When I was in school, the most we learned about personal finance was how to write and check, how to balance a checkbook, and how compound interest works. Did you know that as few as 13 states require high school students to take and pass a personal finance course to graduate? I know that some of these may seem pretty basic, but you would be surprised the number of people who don’t know or understand these personal finance basics. Here are five personal finance basics everyone should know.
1. How To Budget
I was well into my twenties before I learned how to budget and I am not ashamed to say that. Budgeting is as simple as learning to prioritize. The best way to decide where your money goes is to create a monthly budget. First, calculate how much money you have coming in. Next, identify your needs, i.e. food, shelter, insurance, transportation. Finally, add those up and subtract from your monthly income. You may want to add your monthly savings to your needs, just to make sure that you are making saving a priority. Once this is done, you will know how much you have left over for discretionary spending. If you need help with setting a budget, you may want to participate in my beta test for the new Money Makeover Planner.
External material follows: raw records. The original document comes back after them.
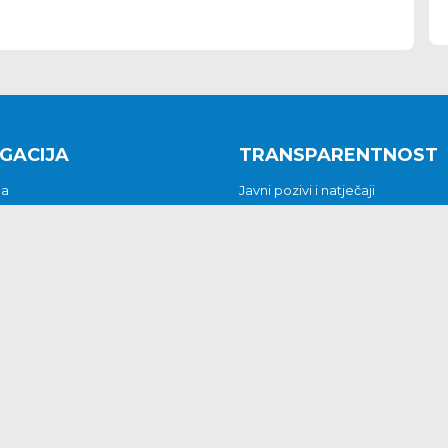
GACIJA
TRANSPARENTNOST
na
Javni pozivi i natječaji
a
Javna nabava
t
Javni pozivi i natječaji
Jedinstveni upravni odjel
be i predstavke
Općinsko vijeće
t
Općinski načelnik
Pritužbe i predstavke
2. The Time Value Of Money
Saving a small amount each day can do a world of good for your finances. Instead of spending that $8-10 a day on lunch try putting that amount in an interest-bearing savings account and let it sit. This concept is something that is beneficial to all ages but can be super beneficial to younger people, who can accumulate a lot of money over the years from learning simple steps to cut their daily expenses.
3. Checking Account versus Savings Account
Okay, I know this is super basic but I am going to cover it anyway. A savings account is an account in which you deposit money into and watch it grow to accumulate interest. Some banks may require you to have a minimum balance in order to keep the account open. Since you won’t be using this money daily it can grow. Daily use money is to be kept in a checking account. You can use the checks to pay for expenses such as bills. You can also get a debit card to go with the checking account so that you can make purchases or withdraw money from the ATM.
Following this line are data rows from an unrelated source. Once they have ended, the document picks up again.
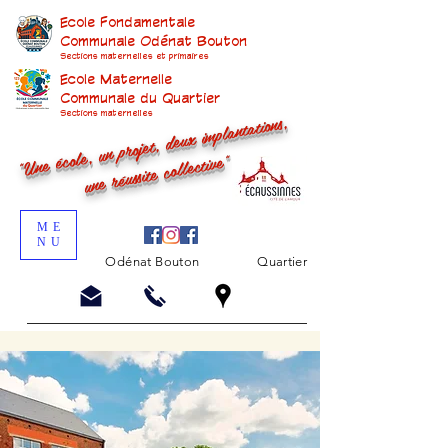
Ecole Fondamentale
Communale Odénat Bouton
Sections maternelles et prima
ires
Ecole Maternelle
Communale du Quartier
"Une école, un projet, deux implantations,
Sections maternelles
une réussite collective"
ME
NU
Odénat Bouton
Quartier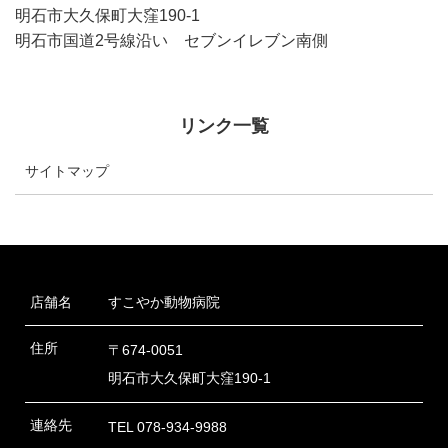
明石市大久保町大窪190-1
明石市国道2号線沿い セブンイレブン南側
リンク一覧
サイトマップ
店舗名
すこやか動物病院
住所
〒674-0051
明石市大久保町大窪190-1
連絡先
TEL 078-934-9988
I understand some debt is unavoidable. Accumulating massive amounts of debt such as with student loans, credit cards or car loans can wreak havoc on your personal finance and credit score. The average household carries $16,000 in credit card debt. If you miss a payment on any of your debts it may be hard to recover.
A high credit score makes businesses like auto lenders, banks, and insurance companies view you as a trustworthy risk. When you are just starting out, opening a checking or savings account enables you to show lenders that you can manage money. Keeping your credit score high also helps with qualifying for that dream job you want, as many employers check your credit before hiring you.